GPU Acceleration¶
The engine supports GPU execution via CuPy, providing significant speedups for large-scale simulations.
Setup¶
Install CuPy¶
Install the CuPy package matching your CUDA version:
Verify¶
GPU Backends¶
The engine provides two GPU backends:
graph LR
subgraph Standard["GpuMonteCarloEngine"]
A[GPU: simulate] --> B[CPU: tuples] --> C[CPU: risk]
end
subgraph Fused["GpuAcceleratedPipeline"]
D[GPU: simulate] --> E[GPU: risk] --> F["CPU: 6 floats"]
end
style Fused fill:#e8f5e9,stroke:#4caf50,stroke-width:2px
GpuMonteCarloEngine¶
Drop-in replacement for CpuMonteCarloEngine. Implements the MonteCarloEngine protocol, so it works with RunMonteCarlo and ComputePortfolioRisk use cases.
from portfolio_risk_engine.infrastructure.simulation.gpu_monte_carlo_engine import GpuMonteCarloEngine
engine = GpuMonteCarloEngine(seed=42)
sim = RunMonteCarlo(engine).execute(
market_params=params,
initial_prices=initial_prices,
num_simulations=1_000_000,
time_horizon_days=21,
)
risk = ComputePortfolioRisk.execute(portfolio, sim)
Trade-off: terminal prices are transferred from GPU to CPU as Python tuples. For very large simulations (>1M paths), this conversion can be a bottleneck.
GpuAcceleratedPipeline¶
Fused pipeline that keeps all data on GPU. Simulation and risk computation happen in a single pass — only 6 scalar floats (the final risk metrics) are transferred back.
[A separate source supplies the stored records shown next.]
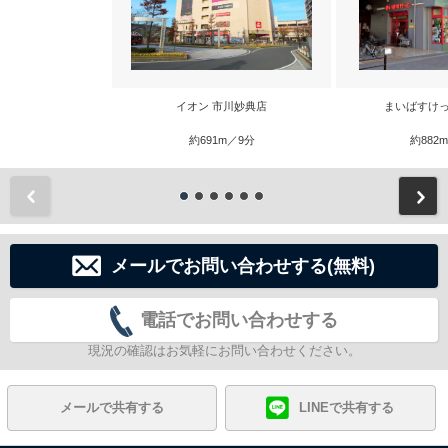
イオン 市川妙典店
まいばすけっ
約691m／9分
約882
前
メールでお問い合わせする(無料)
電話でお問い合わせする
現況の確認はお気軽にお問い合わせください。
メールで共有する
LINEで共有する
from portfolio_risk_engine.infrastructure.simulation.gpu_accelerated_pipeline import GpuAcceleratedPipeline
pipeline = GpuAcceleratedPipeline(seed=42)
risk = pipeline.run(
market_params=params,
initial_prices=initial_prices,
weights=(0.5, 0.3, 0.2),
num_simulations=1_000_000,
time_horizon_days=21,
)
When to use which
GpuMonteCarloEngine: when you need per-path terminal prices (e.g. for custom analytics or visualization)GpuAcceleratedPipeline: when you only need the 6 risk metrics (fastest, no memory overhead)
Performance¶
See Benchmarks for detailed CPU vs GPU comparisons across different portfolio sizes and simulation counts.
Key Factors¶
- First call: includes JIT compilation / kernel launch overhead (~1-2s)
- Small simulations (<10K paths): CPU may be faster due to GPU launch overhead
- Large simulations (>100K paths): GPU provides significant speedups
- Fused pipeline: eliminates tuple conversion overhead, especially impactful at >1M paths
Architecture Note¶
The GPU backends live in the infrastructure layer and do not modify any domain or application logic. The GpuMonteCarloEngine implements the same MonteCarloEngine protocol as the CPU version. The GpuAcceleratedPipeline bypasses the protocol for maximum performance but produces the same PortfolioRiskMetrics domain model.